Provokatif ve son derece büyüleyici olan Batı Uygarlığının Çöküşü, okuru sağduyulu yönetimlerle hala önlenebilecek bir geleceğe götürüp, bırakıyor.
-Elizabeth Kolbert, The Sixth Extinction: An Unnatural History, Field Notes from a Catastrophe: Man, Nature ve Climate Change kitaplarının yazarı-
Oreskes ve Conway'ın bu şaşırtıcı ve makul yüzyılının hikayesi, George Orwell, Aldous Huxley gibi, yaklaşan felaketleri çok önceden gözleyen, yazarak peygambere dönüşen bütün yazarların zihninde yazılmış bir kitaptır. Gireceğimiz Uzun Ekolojik Felaketlerle dolu yüzyılı detaylı ve inandırıcı bir şekilde resmeden unutulmayacak bir metin.

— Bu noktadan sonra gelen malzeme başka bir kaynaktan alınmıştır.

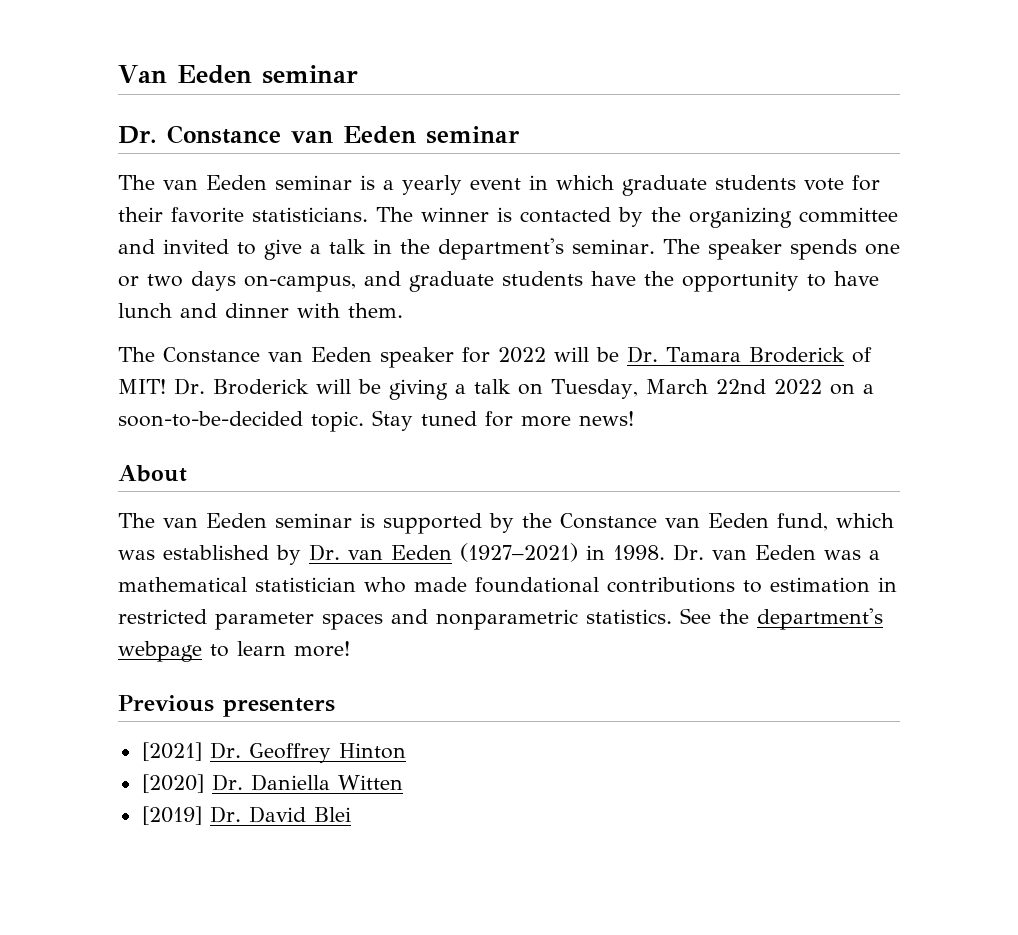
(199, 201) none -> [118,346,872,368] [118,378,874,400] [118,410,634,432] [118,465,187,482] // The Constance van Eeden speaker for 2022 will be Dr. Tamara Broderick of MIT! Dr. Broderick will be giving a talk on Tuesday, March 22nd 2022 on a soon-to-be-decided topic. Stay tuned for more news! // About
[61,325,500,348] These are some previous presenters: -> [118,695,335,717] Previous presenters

-Kim Stanley Robinson, Shaman, 2312, Science in the Capital ve Mars üçlemesi'nin yazarı-
İnsanlık tarihinin nasıl olabileceğine dair korkutucu bir bakış. Aldırış etmemekle, bu senaryonun olasılığı artıyor. Bu kitabı okuyarak, ve ihtarlarına uyarak belki dehşetli kehanetlerini önleyebiliriz.
-Timothy E. Wirth, Birleşmiş Milletler'in Başkan Yardımcısı, eski ABD Senatosu ve Temsilciler Meclisi Üyesi-
Bilimkurgu yazarları hayalî bir gelecek kurarlar; tarihçiler geçmişi yeniden inşa etmeye çalışırlar. En nihayetinde, her ikisi de bugünü anlamanın peşindedir. Bu denemede, bugünümüze ve (olası) yarınlarımıza gelecekten bakan bir tarihçi yaratmak için iki türü bir araya getiriyoruz. Batı kültürünün (1540–2093) sonunun üç yüzüncü yıldönümünde kaleme alınan bu çalışmada yanıt aranan soru, Aydınlanma'nın çocukları olarak da tanınan bizlerin, iklim değişikliği konusundaki kuvvetli verilere ve ortaya çıkacak felaketler ile ilgili bilgilerimize rağmen nasıl olup da harekete geçemediğidir.
Tarih, “uygarlıktan” önce, birçok toplumun yükselişine ve düşüşüne sahne oldu, ancak bunların çok azı arkasında başlarına gelenler ve çöküş sebepleri konusunda, kendilerini Batı uygarlığı olarak adlandıran yirmi birinci yüzyılın ulus devletlerininki kadar açık ve kapsamlı açıklamalar bıraktı. Tarihçiler, arkeologlar ve paleoanalizciler bugün bile, yani Roma ve İnka imparatorluklarının yıkılmasının üzerinden iki bin, Bizans ve Maya imparatorluklarının sona ermesinden binyıl sonra, bu toplumların nüfuslarının, istikrarlarının, güçlerinin ve kimliklerinin kaybına neden olan esas sebepler üzerinde uzlaşabilmiş değiller. Ancak Batı uygarlığı için durum farklı, çünkü onun hareketlerinin sonuçları yalnız tahmin edilebilir olmakla kalmamış, tahmin edilmişti de.